Extrait choisi:
>>

Depuis le lancement de son « saj » en format individuel en 2023, Laetitia Jbeily n’a de cesse de répondre aux nombreuses commandes de ses clients internationaux, tout en préparant une variante inédite pour son produit.

« Saj Voyage », entre création, tradition et galettes dorées

La jeune Laetitia Jbeily, fière de son « saj ». Photo DR

D’une voix chantante, avec la légèreté de son jeune âge, Laetitia Jbeily évoque son parcours avec une énergie solaire. À tout juste vingt-cinq ans, la jeune brune a déjà un parcours bien rempli derrière elle, qu’elle livre d’une manière foisonnante. Après des études à l’ALBA en design de produit, elle se lance dans un stage qui va être déterminant pour sa carrière. « En 2020, j’ai rejoint pendant un an la boîte Bits to atoms à Mkallès, un bureau de design et d’architecture spécialisé dans la 3D, créé par le designer français Guillaume Credoz. Il m’a intégrée à son projet de créer une Paper Chair. Ça m’a passionnée », se souvient-elle. L’idée était de concevoir une chaise entièrement biodégradable. La jeune femme imagine une « recette » pour l’objet et son moule. « J’ai utilisé de la farine, du vinaigre, du sel du charbon, et nous avons fabriqué cet objet, qui a été exposé à la Dubaï Design Week en 2021, puis en 2022 à la Milan Design Week », explique-t-elle fièrement, en évoquant la création grise mouchetée de pointillés noirs et blancs, aux lignes contemporaines.

<<

Consigne A:
Pouvez-vous mettre les lignes du bloc 1 ci-dessous sous forme de liste JSON de chaînes, à raison d'une chaîne par ligne et sans les lignes vides ? Les images ne doivent pas figurer dans la réponse.

Les données:
>>

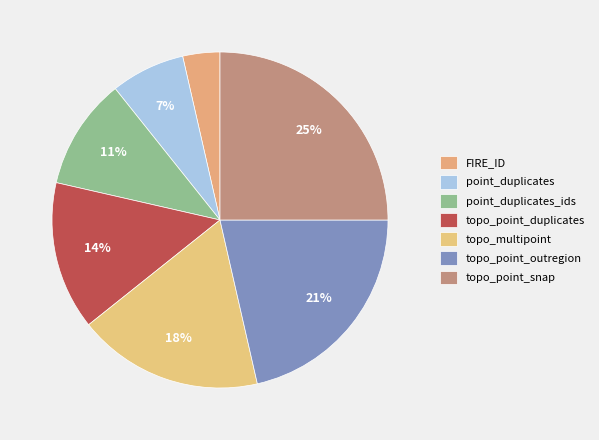

What percentage is NOT represented by point_duplicates?

92.9%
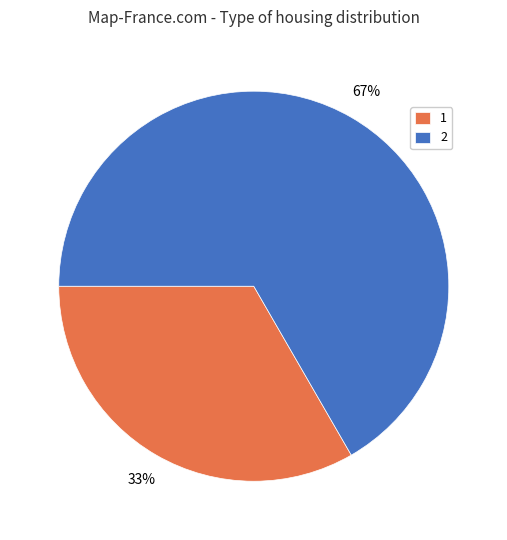

The 1 slice represents 33% of the pie. True or false?

True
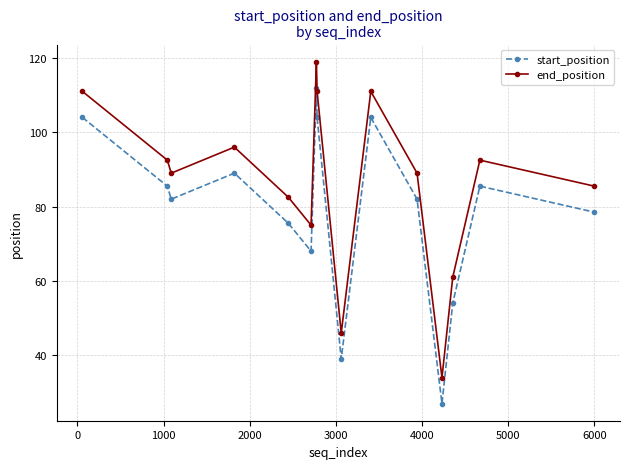

What is the difference between the second highest and second lowest values in the start_position series?

65.0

<<

Consigne B:
Pouvez-vous recopier mot pour mot le passage du texte sur Laetitia Jbeily qui commence à « Depuis le lancement » et se termine à « pour son produit. » ?

Réponse à l'exercice A:
[
  "What percentage is NOT represented by point_duplicates?",
  "92.9%",
  "The 1 slice represents 33% of the pie. True or false?",
  "True",
  "What is the difference between the second highest and second lowest values in the start_position series?",
  "65.0"
]

Réponse à l'exercice B:
Depuis le lancement de son « saj » en format individuel en 2023, Laetitia Jbeily n’a de cesse de répondre aux nombreuses commandes de ses clients internationaux, tout en préparant une variante inédite pour son produit.